Two senior guys were left on the court, each dodging and throwing in turn. Sierra returned her attention to them when the choir stopped singing. She picked out the one to her left and decided to root for him because he looked slightly less arrogant. He ended up losing, but Sierra didn't care much. In the next game, she managed to get a good throw in. Her ball bounced off a guy's shoulder as he was leaning down to avoid a slightly faster shot—only to be caught by the senior she hadn't been rooting for last match. Again, she walked off and sat beside Micaiah, who hadn't moved.
“I'm not good at this game,” said Sierra.
“And neither am I.”
“You got hit in the wrong place. I just can't play, period.”
“If I could dodge, that wouldn't be a problem.”
“True.” Sierra flexed the fingers in her mechanical hand. “It'd be awesome if I could get some kinda mech superpower with this thing.”
“Ah, yeah, your hand is prosthetic, isn't it?”
“Yeah. Like from Star Wars.” Sierra waved her hand at Micaiah. “You will play and win next round.”
“I'm not the droid you're looking for,” Micaiah replied with a smirk.
Sierra looked up at the clock. There was half an hour left until the end of class. She sighed and rested her head against the wall.
“Atemi said she'd come in and play if she got out early,” she said.
“I suppose that'd motivate you to play better?”
“It would. I think.”
As if on cue, Atemi and two other kids walked into the gym. “Mr. Appleseed!” Atemi called. “Can we join?”
The teacher shrugged. “Go for it!” he called. “We're starting a new game as soon as—whoop, Anderson's out. Join whichever team you want—just not all three on one.”
Atemi joined Sierra's team, of course. Everyone lined up on the walls while Mr. Appleseed set the balls in a row down the center line. “Word of advice,” said Atemi. “Stay on your toes.”

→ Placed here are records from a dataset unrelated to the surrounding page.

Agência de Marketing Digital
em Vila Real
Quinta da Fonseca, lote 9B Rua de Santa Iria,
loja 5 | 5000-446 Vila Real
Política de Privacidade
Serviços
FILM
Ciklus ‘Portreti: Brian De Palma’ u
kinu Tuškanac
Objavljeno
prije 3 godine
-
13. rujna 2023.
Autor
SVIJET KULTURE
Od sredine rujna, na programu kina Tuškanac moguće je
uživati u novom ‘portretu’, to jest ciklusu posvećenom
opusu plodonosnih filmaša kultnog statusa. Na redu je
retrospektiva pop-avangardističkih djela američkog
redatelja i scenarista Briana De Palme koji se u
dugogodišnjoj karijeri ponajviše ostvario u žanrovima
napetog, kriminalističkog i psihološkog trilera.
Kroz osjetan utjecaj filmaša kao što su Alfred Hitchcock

“I do,” Sierra said. “I just can't react very fast.”
“Are your really on your toes?”
Mr. Appleseed blew his whistle. Micaiah and Sierra stayed back while nearly every other player rushed for the balls. Atemi returned a moment later with two balls. She tossed one to Sierra.
“Throw sideways if you wanna curve it,” she said, and threw hers overhand. She took a step back and sidestepped a ball, letting it bounce off Sierra's chest before looking back and grabbing it out of the air.

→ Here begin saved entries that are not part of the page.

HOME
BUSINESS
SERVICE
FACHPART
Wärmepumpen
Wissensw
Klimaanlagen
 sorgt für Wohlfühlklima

“Still in,” she said. “Catch it next time, though.”
Sierra spent most of the match watching Atemi dodge and throw. Once, she caught a ball and threw it, but it went way high and bounced off the backboard on the other side of the court.
Two games later, Mr. Appleseed blew his whistle and dismissed the students to the locker rooms. Like Atemi said, the girls' showers had curtains, which Sierra gratefully used. She hadn't even begun to sweat, but she took advantage of the opportunity and washed the stickiness of the ice cream out of her hair. Making a point not to linger, she turned off the shower, wrapped herself in her towel, and made way for the next person. Seconds later, the bell rang.
“Come on,” said Atemi. “You've got some work to do.”